The article does offer three exceptions to that very clear cut rule:
• The player’s parents move to the country in which the new club is located for reasons not linked to football.
Such reasons could be a job offer, with adequate paperwork, visas, home rental/purchase agreements etc. to support the application.
• Players within the EU (European Union) between the ages of 16 and 18, and only if strict criteria is adhered to concerning the player’s education and welfare.
• Players living within 50 kilometers of an international border, may sign for a club that is no more than 50 kilometers on the other side of the same international border
For example a boy living in the USA within 50 kilometers of the Mexican border may sign for a Mexican professional football club provided that club is within 50 kilometers of the American border.
Time and again there are articles or comments from players, parents and coaches that a player, invariably under the age of 18 is on trial from the USA at one club or another in Europe – this may well be true, but unless the player’s parents, as detailed above, move to the country for “reasons not linked to football” and have adequate proof that the reasons are not linked to football, the registration of the player at the respective country’s football association will be flatly rejected by FIFA.
Even if the player does sign for the Academy and his parents do move for “reasons not linked to football” unless that player has an EU (European Union) passport the chances of them obtaining a work permit to play football professionally may also be very slim.
This mostly depends on the European country they are based at, with England being notoriously the most difficult, strict rules backed by the most powerful players union in world football – the PFA (Professional Football Association), which includes in its work permit granting criteria that a non EU player must have played in 75% of his countries full national teams games within the past two years (note: full national team not youth representative teams).
GIS prides themselves on the legitimate and well established partnership with European Professional Football Club partners including West Ham United, Stoke City, Wolverhampton Wanderers, Genoa, ChievoVerona, FC Utrecht and Glasgow Rangers.
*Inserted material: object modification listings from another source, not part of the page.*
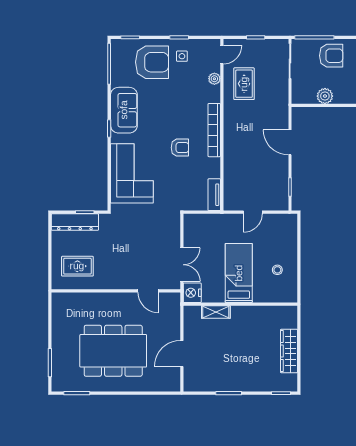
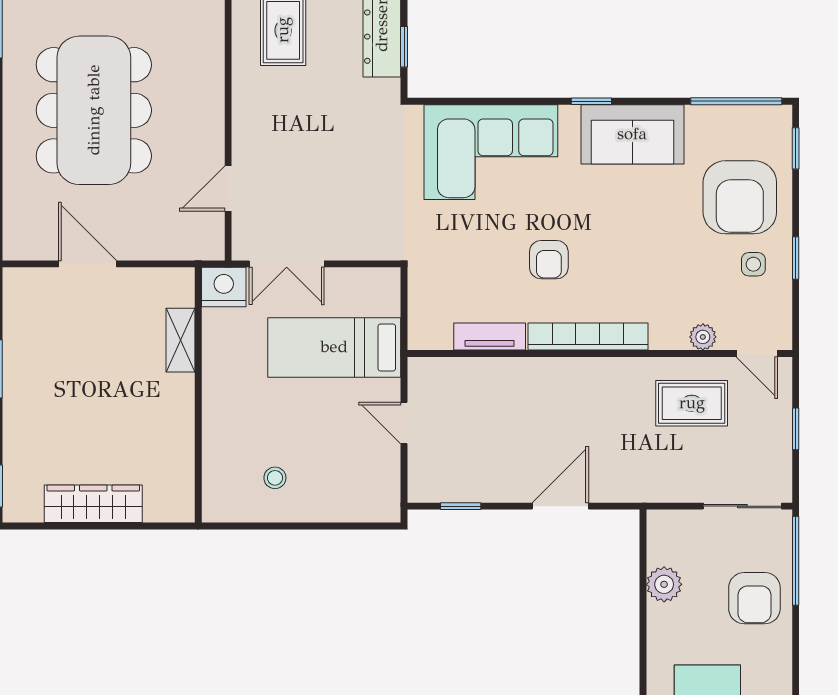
tv unit: (214, 195) -> (490, 336), moved
bed: (239, 273) -> (334, 347), moved, turned 180

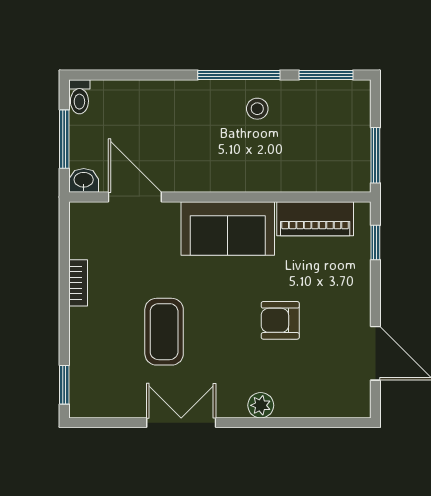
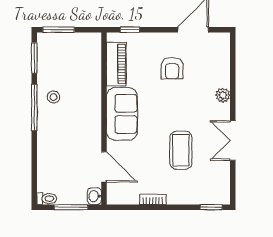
window: (375, 155) -> (59, 30), moved
door: (135, 197) -> (104, 167), swing flipped
armchair: (280, 320) -> (172, 68), moved
coffee table: (164, 332) -> (181, 150), turned 90

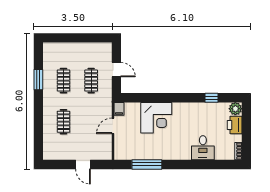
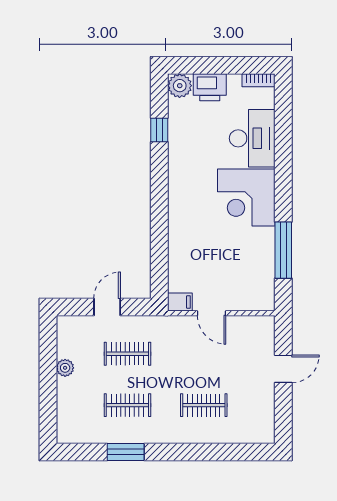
plant: (84, 47) -> (65, 368), added
corner desk: (156, 118) -> (246, 198), moved, turned 180
desk: (203, 148) -> (252, 138), width x1.37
Each partnership is in full cooperation of the Club’s Youth Academy – the department at the club responsible for developing young players into professional footballers — and offers access to the Academy’s elite coaches and players. Often people are confused with partnerships with a professional club’s community program which is not the same. The club is genuinely interested in having a presence outside their traditional boundaries and the Academy allows them to do that.
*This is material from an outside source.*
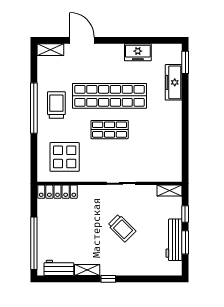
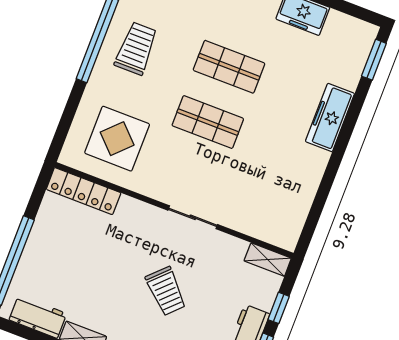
freezer: (174, 82) -> (330, 118), moved
shop shelf: (110, 96) -> (229, 67), width x0.50, depth x0.74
GIS camp programs to North American youth soccer club partners offer coaching education plus player opportunities culminating in the Elite Academy Experience at the Academy of their professional partner club.
American based youth soccer clubs who become GIS Affiliates can decide to bring players and coaches on a soccer tour to the various professional Academy partner clubs. Once there, they are treated as part of the football club; a true affiliate and not as tourists or a hindrance to the day-to-day business of the Academy.
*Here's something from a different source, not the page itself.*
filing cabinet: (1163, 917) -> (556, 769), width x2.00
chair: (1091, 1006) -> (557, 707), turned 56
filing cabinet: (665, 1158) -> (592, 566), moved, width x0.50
“Perhaps some of the players that go on our Academy Experiences or affiliate club partner soccer tours will end up as professional soccer players and if we can help in the process along the way we will, but that is not our overall aim,” said Kelleher. “Put simply our aim is to continue to grow the game of soccer by offering partnerships and experiences that provide true value for players, parents and coaches alike.”
Kelleher spent five years at the English Premier League assisting it’s Director of Youth in implementing the English Football Association’s Academy program. He has lived in the USA for fourteen years and has worked at all levels of the game in the USA; grass routes, collegiate and professional leagues. He holds a USSF A coaching license and a Masters Degree in Sports Management from the University of Tennessee. He also passed the FIFA Player’s Agents Licensing Exam, but does not practice or act as an agent.